Centre faculty offer several undergraduate modules that are open to students in Law, Politics, and possibly other departments.
Jonathan Ensor
Autumn term and Spring term
The overarching question this module seeks to answer is: what is the place of human rights in making the world a safer and fairer place?
The focus of the Autumn Term is on the international human rights system. The global human rights movement is introduced alongside legal architectures, defining human rights in different ways. Contemporary debates around issues such as humanitarian intervention, deportation and torture reveal tensions within human rights and between national and international interests.
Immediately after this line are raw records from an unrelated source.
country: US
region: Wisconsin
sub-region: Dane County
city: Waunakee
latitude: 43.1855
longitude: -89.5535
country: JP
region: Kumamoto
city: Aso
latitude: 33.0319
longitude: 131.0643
The Spring Term moves on to consider the role that human rights could play in issues that are set to define the 21st century: climate change, food security, and the emergence of new, biologically-based technologies. Three broad themes recur throughout the module: (1) power versus norms, and politics versus law (the realism-constructivism debate); (2) international versus national (the debate between cosmopolitanism and state sovereignty); and (3) law versus practice (the challenge of implementation).
Martin Jones
Spring term
This module explores the political and legal responses to migration with a particular emphasis on how it impacts daily life in York.
Almost half a million migrants enter the United Kingdom every year; a similar number of UK citizens decide to emigrate to other countries every year. Locally and globally the laws and policies which govern the movement of people from one country to another are becoming increasingly important. These laws and policies are made at the local, national and international levels and affect much more than travel – they also affect: whom you can employ, how much tax you pay, whom your classmates are, where and who you can marry, and the type of remedy you can get if your rights are violated.
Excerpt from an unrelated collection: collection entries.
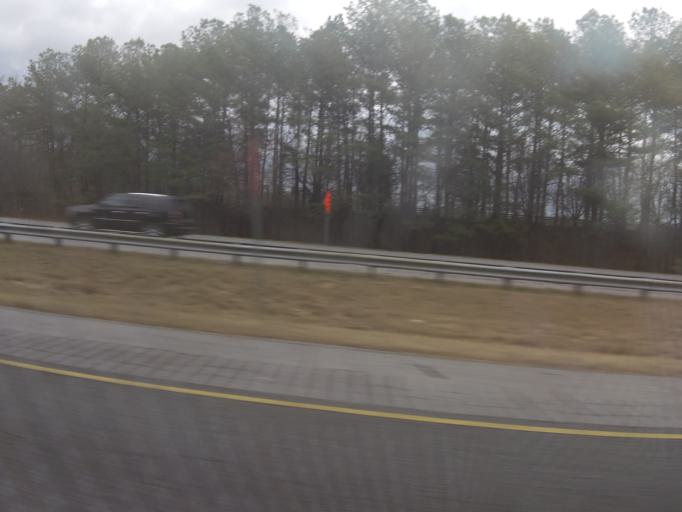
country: US
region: Georgia
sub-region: Gordon County
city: Calhoun
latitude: 34.6347
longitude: -84.9768
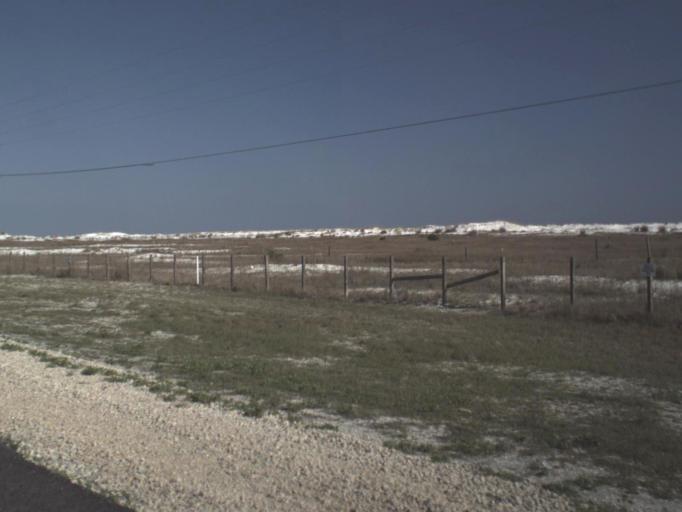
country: US
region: Florida
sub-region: Okaloosa County
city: Lake Lorraine
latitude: 30.3941
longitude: -86.5562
The module will begin by examining the development of migration controls and the related concepts of British nationality and (European) citizenship. It will then explore exceptions to migration control, both de jure (in the form of the protection of refugees and victims of trafficking) as well as de facto (the phenomenon of irregular migration). The module will conclude by examining various models for a borderless world that have been suggested (as well as partially implemented in a number of locations). The module attempts to go beyond the question of "how do we regulate migration?" by also asking "why?"
Lars Waldorf
Spring term
This course examines the ethical, legal, and political dilemmas of humanitarian action and inaction, and then considers key case studies: Rwanda, Kosovo, Iraq, Darfur, and Libya.
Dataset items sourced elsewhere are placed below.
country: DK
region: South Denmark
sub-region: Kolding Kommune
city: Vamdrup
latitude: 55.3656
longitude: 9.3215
In 1992, the United States and United Nations went to war in Somalia for humanitarian reasons: to stop brutal warlords from interfering with the delivery of food and medicine to thousands of Somali refugees. For a brief moment, it looked as though moral considerations had finally triumphed over principles of state sovereignty and narrow definitions of national self-interest. Then came Black Hawk Down and the killing of 18 American soldiers.
A year later, the United States and the international community stood on the sidelines as at least half a million civilians were massacred in Rwanda. Afterwards, humanitarian agencies promptly delivered aid to refugee camps controlled by the genocidal killers who had fled Rwanda. Suddenly, the humanitarian principles of neutrality and impartiality led to complicity with the killers and their attempts to destabilize post-genocide Rwanda.
Humanitarian interventions have led inexorably to long-term peacekeeping and state building. We look at how successful these efforts have been in Kosovo and what lessons they offer for future interventions. We consider how the war in Iraq reshaped the debate about humanitarian action. Finally, we consider whether Libya marks a return to the heyday of liberal interventionism.